There were 1,767 homes sold in Durham, Johnston, Orange and Wake counties last month, Triangle Multiple Listing Services data show. November was the 19th consecutive month that Triangle home sales increased on a year-over-year basis.
Through the first 11 months of the year, sales are up 10 percent compared to the same period in 2014.
“Obviously, it’s been a great year and it would probably have been a better year had we had more inventory,” said Mark Parker, vice president of sales for Fonville Morisey’s Stonehenge office in North Raleigh.
The number of homes listed for sale in the region fell 13 percent in November to 5,932. Inventory levels are now down 40 percent from the same period four years ago and have fallen for 15 consecutive months on a year-over-year basis.
This is typically among the slowest periods of the year in terms of sales activity, with many buyers putting off their search until the spring.

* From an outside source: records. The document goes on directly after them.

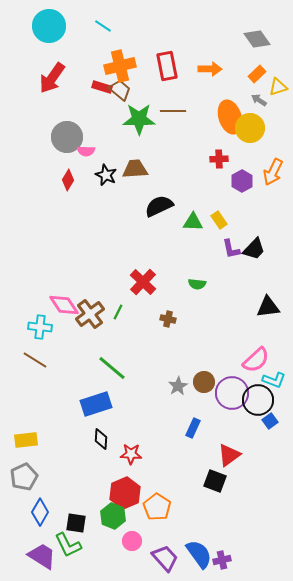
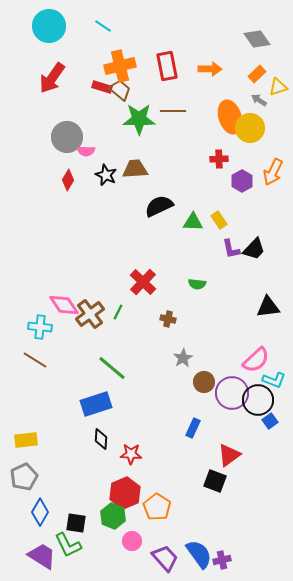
gray star at (178, 386): moved 5 px right, 28 px up
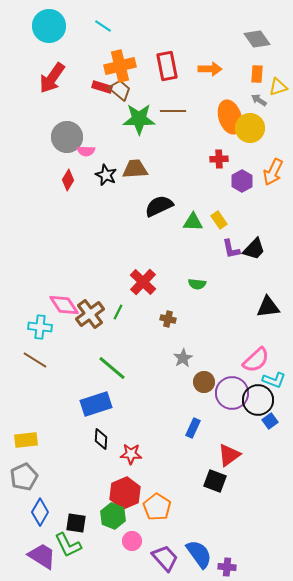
orange rectangle at (257, 74): rotated 42 degrees counterclockwise
purple cross at (222, 560): moved 5 px right, 7 px down; rotated 18 degrees clockwise
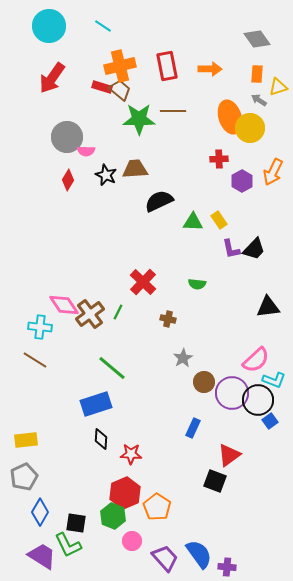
black semicircle at (159, 206): moved 5 px up
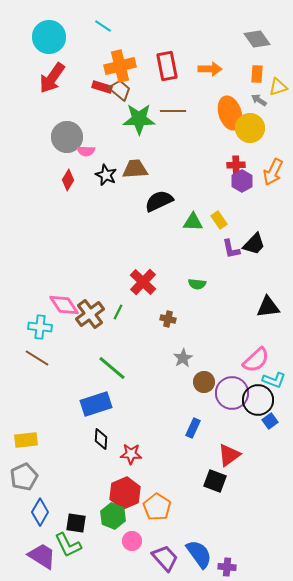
cyan circle at (49, 26): moved 11 px down
orange ellipse at (230, 117): moved 4 px up
red cross at (219, 159): moved 17 px right, 6 px down
black trapezoid at (254, 249): moved 5 px up
brown line at (35, 360): moved 2 px right, 2 px up
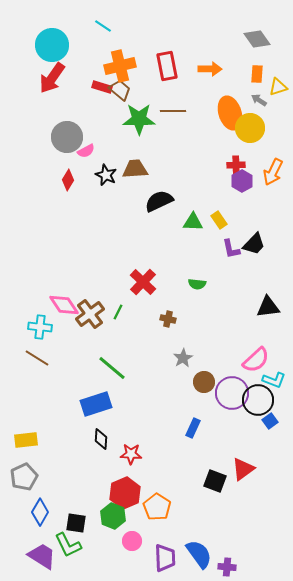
cyan circle at (49, 37): moved 3 px right, 8 px down
pink semicircle at (86, 151): rotated 30 degrees counterclockwise
red triangle at (229, 455): moved 14 px right, 14 px down
purple trapezoid at (165, 558): rotated 40 degrees clockwise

“There’s still some built up anticipation for what comes in the new year,” said Van Fletcher, a real estate agent with Allen Tate. “Folks that are looking at homes with me now are a little disappointed in the inventory and I just remind them what you see now is not going to be what you see in a month. The picture changes almost weekly because there’s not enough so things get snatched up faster.”
In addition to needing more homeowners to list their properties for sale, agents are also waiting for the pace of new home construction in the Triangle to pick up.
Fletcher said he has been seeing more speculative construction by homebuilders, particularly inside the Beltline and in North Raleigh, which should help with the inventory shortage. New home listings increased 15 percent last month compared to November 2014 while existing home listings dropped 22 percent.
Parker said while the inventory picture is likely to improve somewhat next year, it will take several years for it to catch up to demand.
The good news for sellers is that the tight inventory is both raising prices and shortening the time it takes for many people to sell their home. The average price of the homes that sold last month was $278,000, up 9 percent from same period last year.
The average days on the market for the homes that sold in November was 52 days, down from 90 days a year ago.
“We’re still seeing multiple offers on homes that are listed and priced right from the get-go,” Parker said. “That’s still occurring but sellers have got to be realistic and price their house right.”
We’re still seeing multiple offers on homes that are listed and priced right from the get-go.
Mark Parker, Fonville Morisey
Despite the lack of supply, sellers are still offering financial concessions to buyers on the vast majority of transactions completed in the Triangle. Concessions were offered on 70 percent of all sales completed in November, up from 63 percent during the same period last year.
One question hanging over the housing market is what potential effect a rise in mortgage rates will have. The Federal Reserve is widely expected to raise its benchmark interest rate on Wednesday for the first time in nearly a decade.
Fletcher said he doesn’t expect the Fed’s actions to change buyers behavior in the near-term, both because the threat of a rate hike has been talked about for months and the central bank has made clear it expects to raise rates gradually.
“It may be too much crying wolf,” Fletcher said. “When they do it’s not like it’s going to be a huge rate hike.”